__Text shown__.
---
Health Fracas Slows Pro-Woman Changes by Obama

The Obama administration and Democrat-led Congress quickly advanced numerous women-friendly initiatives in their first six months. But since mid-summer, the all-consuming battle over health care reform has put on the brakes.

'New Hope in 2009' Obama montage

WASHINGTON (WOMENSENEWS)–Since mid-summer, the political uproar over health-care reform appears to have sidetracked the Obama administration’s pro-woman appointments and initiatives.

By the August recess, the Senate had confirmed 17 leadership positions in the Department of Labor, but five nominees awaited confirmation and four other leader positions had no nominees.

Among the unfilled positions: head of the Women’s Bureau, a Labor Department agency that Rachna Choudhry, a policy and advocacy manager at the National Partnership for Women and Families, said put out influential workplace statistics during the Clinton administration but produced little useful data during the Bush years.

Choudhry and others are hoping that under President Obama, the bureau resumes its aggressive research on women’s workplace disparities, which sustains the work of women’s advocates.
---
__Input data__.
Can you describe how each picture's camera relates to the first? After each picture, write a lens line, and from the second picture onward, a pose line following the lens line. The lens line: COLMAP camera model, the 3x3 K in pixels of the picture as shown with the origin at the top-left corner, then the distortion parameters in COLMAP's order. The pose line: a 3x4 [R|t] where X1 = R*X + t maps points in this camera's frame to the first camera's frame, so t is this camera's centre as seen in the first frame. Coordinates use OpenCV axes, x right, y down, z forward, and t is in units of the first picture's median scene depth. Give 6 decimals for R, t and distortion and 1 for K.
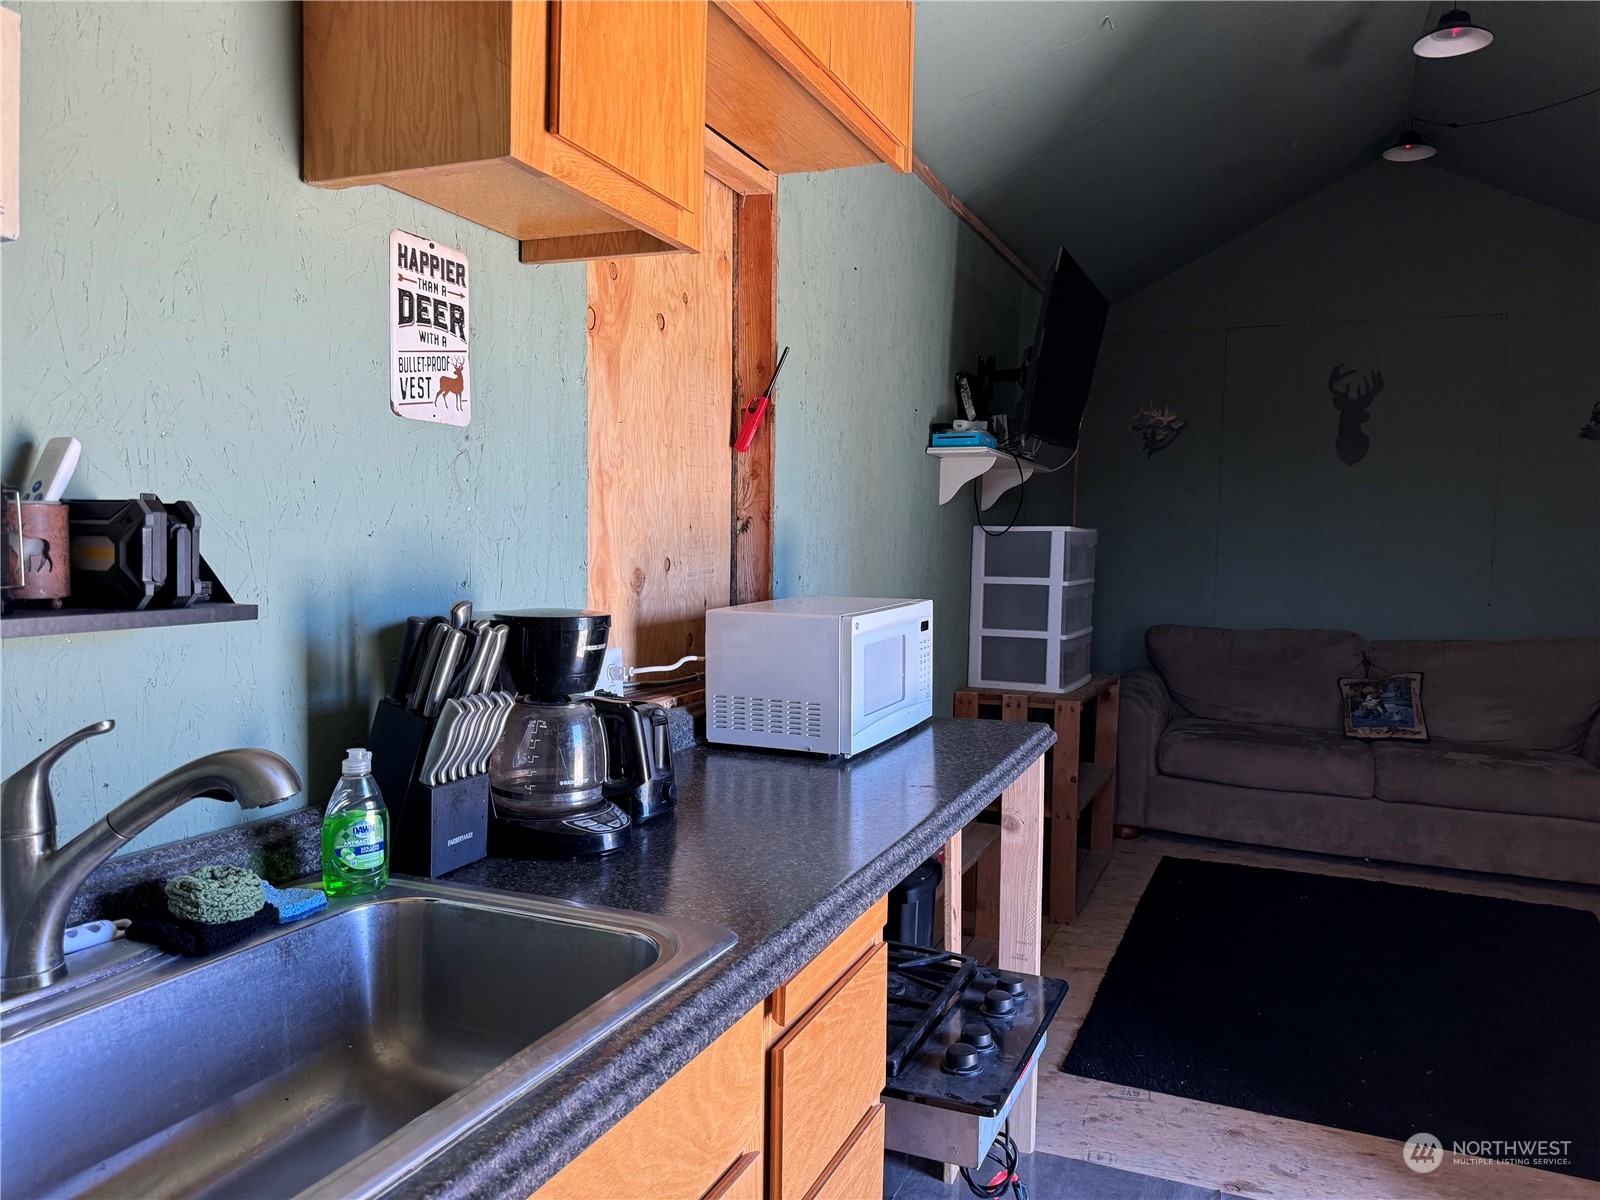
lens RADIAL K [[1139.1, 0, 794.1], [0, 1139.1, 592.1], [0, 0, 1]] dist [0.092195, -0.124865]
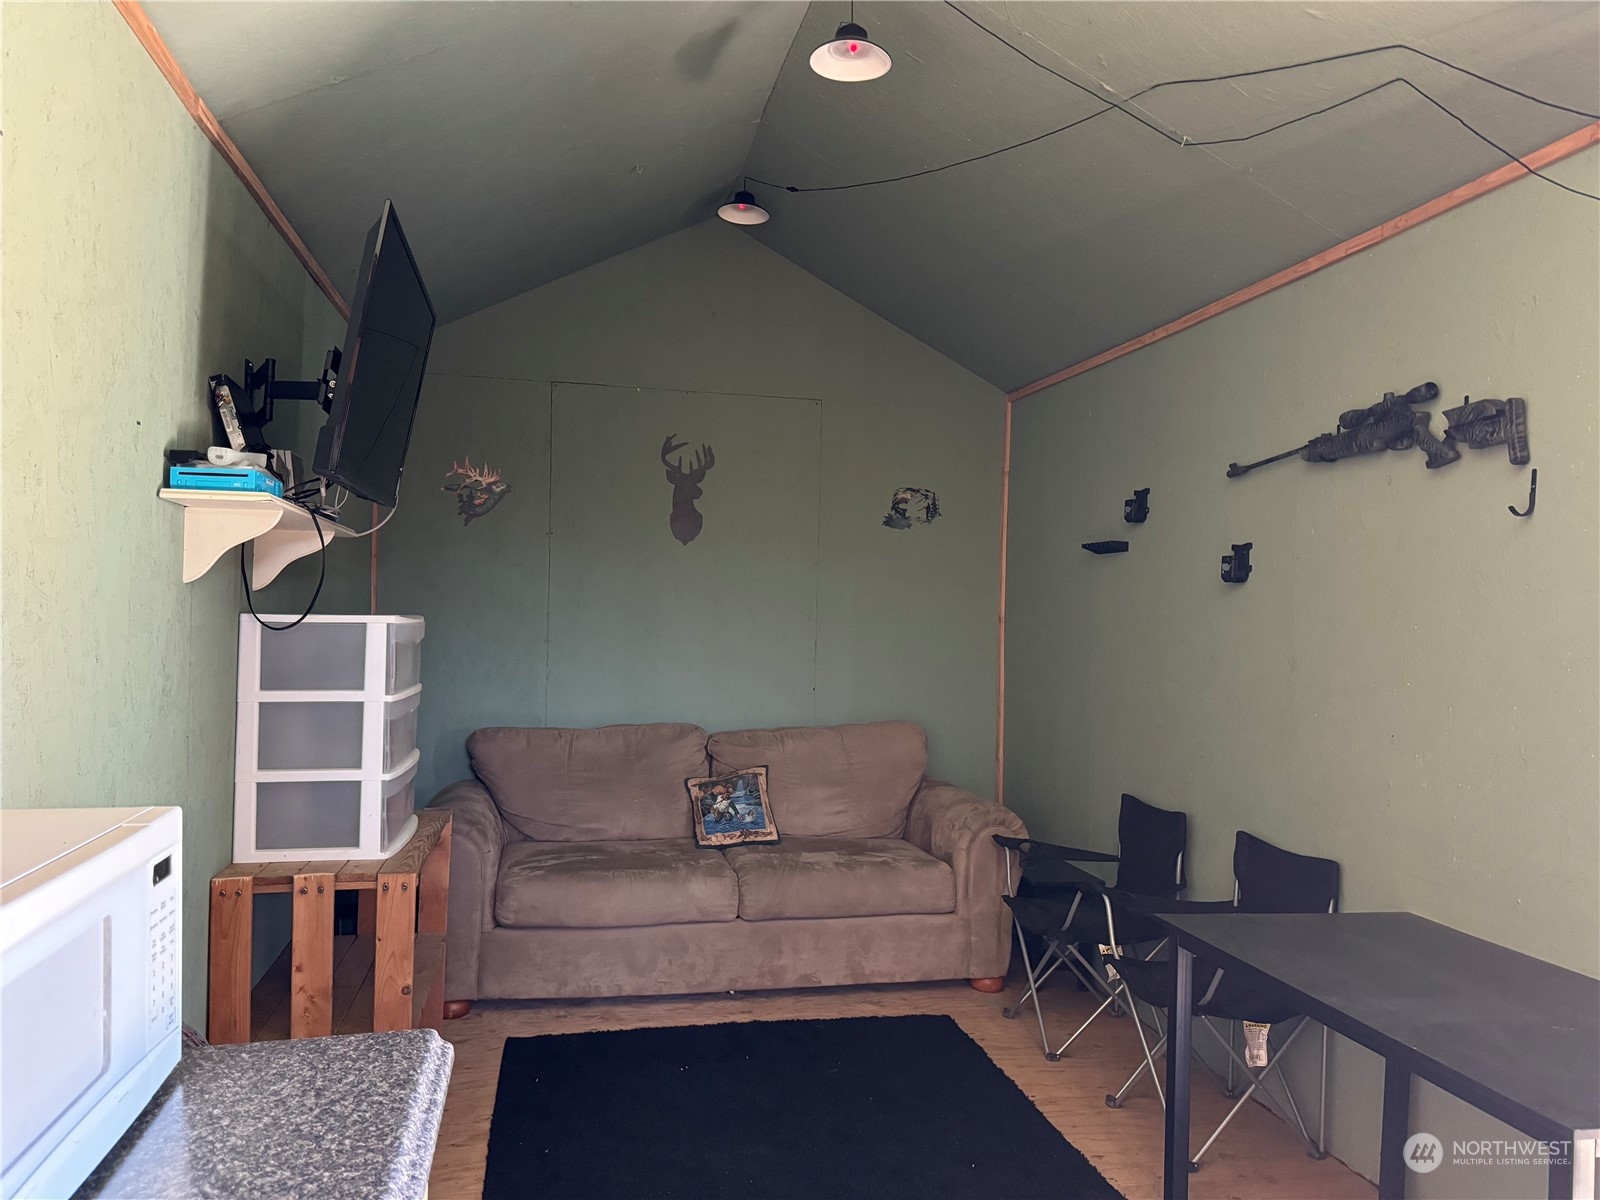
---
__Brief 1__.
Decide whether each statement agrees with the health-care article, answering yes or no and quoting the article's deciding words: (a) By the August recess, the Senate had confirmed 17 leadership positions in the Department of Labor; (b) the Women's Bureau had a head in place by August; (c) Choudhry said the Women's Bureau produced influential statistics during the Bush years.
__Brief 2__.
Proceed with the health-care article, writing on from its final sentence.
The listing comes from a separate source, unrelated to the health-care article.

__Your response 1__.
(a) Yes: "By the August recess, the Senate had confirmed 17 leadership positions in the Department of Labor"
(b) No: "Among the unfilled positions: head of the Women’s Bureau"
(c) No: "produced little useful data during the Bush years"

__Your response 2__.
Other unfilled leadership roles include administrator of the United States Agency for International Development, which can direct assistance to girls and women to encourage economic opportunities, political participation and legal rights.

Jessica Arons, director of the Women’s Health and Rights Program at the Center for American Progress, a think tank in Washington, D.C., said that post is crucial for aid to women and girls internationally.

Uneven Progress

The leadership vacancies echo uneven progress on several high-profile legislative initiatives.

President Obama drew praise in the first few days of his administration for signing the Lilly Ledbetter Fair Pay Act, which effectively reversed a 2007 Supreme Court ruling that made it more difficult to sue for wage discrimination.

“That sent a strong message that issues important to working women are important to this administration,” said Choudhry.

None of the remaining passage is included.